I started out with a simple linear regressor. This model essentially just returns a linear function of all variables fed into it (think 15-dimensional line?). Unsurprisingly it did not function too well, but I have to admit that I was surprised at how badly it performed. The model achieved an R^2 of just 0.0079, however this minuscule number still fails to capture the essence of the magnitude of its failure. The picture below does it justice.

The Y-axis represents average points per game for a given season, while the X-axis represents different seasons. The red line here is the players actual PPG. The blue line was what was predicted by the model. It’s no surprise as to why the linear model failed as it all violated linearity, normality, independence and homoscedasticity (the 4 conditions needed for linear regression to work), however I’m still in shock as to how it managed to predict a 150 PPG season for LeBron and a -20 PPG season for Steph. These results made it clear that a more powerful approach was necessary.

The Neural Network

At this point I was convinced that I had to build a better model. I simply couldn’t settle for one that predicted Stephen Curry scoring 10 own baskets a game for a full year. An MLP Regressor is a much more powerful tool that seemed up for the task. It operates in two phases - forward and backwards propagation. The network itself is nothing but a big matrix initialised with arbitrary values (called weights). Its size was chosen through trial and error until to maximise performance.

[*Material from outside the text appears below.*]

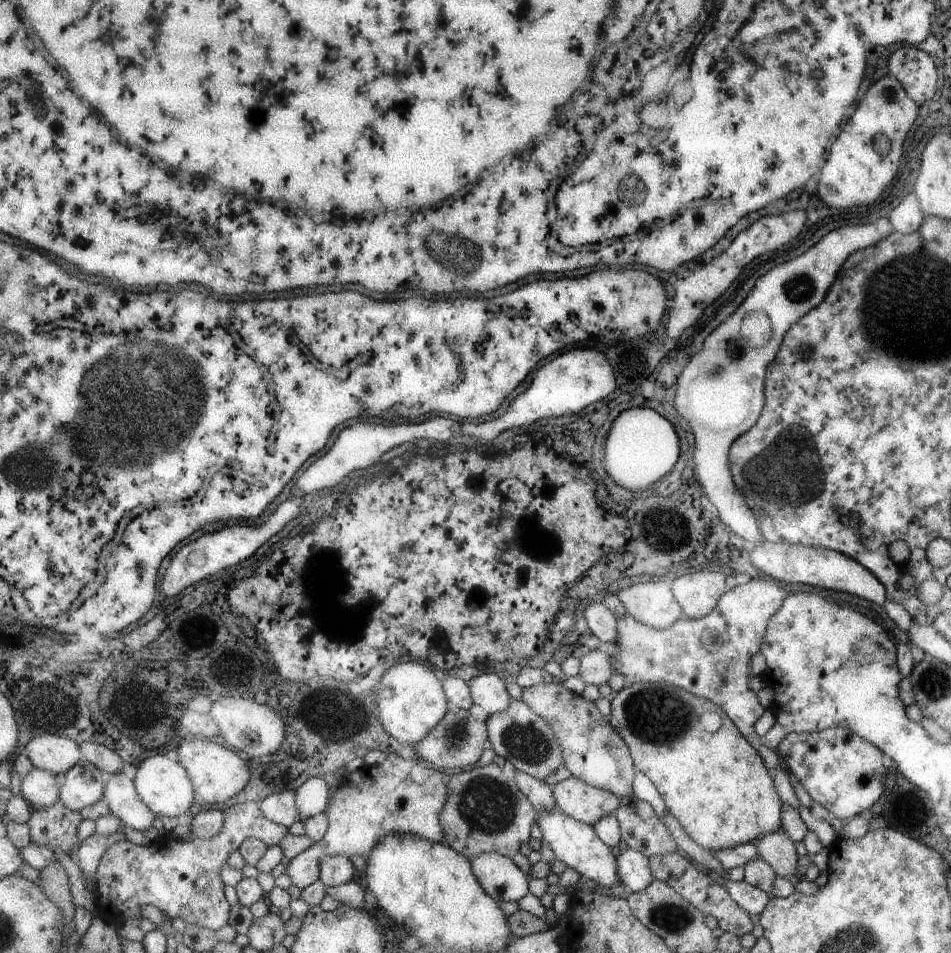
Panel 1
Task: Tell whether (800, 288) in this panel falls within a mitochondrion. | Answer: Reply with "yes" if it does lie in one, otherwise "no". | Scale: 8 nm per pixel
yes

The input data is fed through the network and multiplies with the weights assigned at each node as shown above. At each node an activation function (a rectified linear unit or ReLu function was used here) was applied to the product.

The model then iteratively updates this weights matrix by using an algorithm called gradient descent. In gradient descent a cost or error function is made, which is then minimised using some simple calculus until it converges to a minimum. The raw algorithm is very computationally expensive and not feasible so an L-BFGS algorithm was used which uses Newtonian methods to approximate a Hessian matrix (Jacobian of the gradient vector so think second derivative but as a matrix) of the cost function and minimise the weights.

The neural network algorithm performed far better than the linear one with an R^2 of 0.7016 (roughly in line with the best publically available models online). I was particularly relieved that the network managed to predict a value within a reasonable range (around 0-30 PPG which matches with virtually all modern NBA seasons). The ReLu activation function can be thanked for achieving this far more reasonable range.

Adding Team Statistics

At this point I was convinced that I could improve my model, making it the best one available and made some minor tweaks. I decided to experiment with the data as well (and got sucked into another dataframe hellhole) adding and subtracting some variables. Finally it dawned upon me. The biggest difference maker that differentiated my model from the rest was the use of team statistics. Most papers and blog posts out there rely solely on individual production. The reason that team statistics matter is because teammate performance is inherently tied to an individuals performance. If your team averages more assists, expect the scoring to be fairly well spread out with many key contributors. If your team averages a lot of points per game expect a player to average more points per game and lastly if a team plays at a faster pace, that means more potential possessions where the player in question can score. Adding these team statistics to the mix caused the R^2 value to skyrocketed to 0.7981. The same graphs of Steph and LeBron (and some others) over the years began to look significantly more accurate.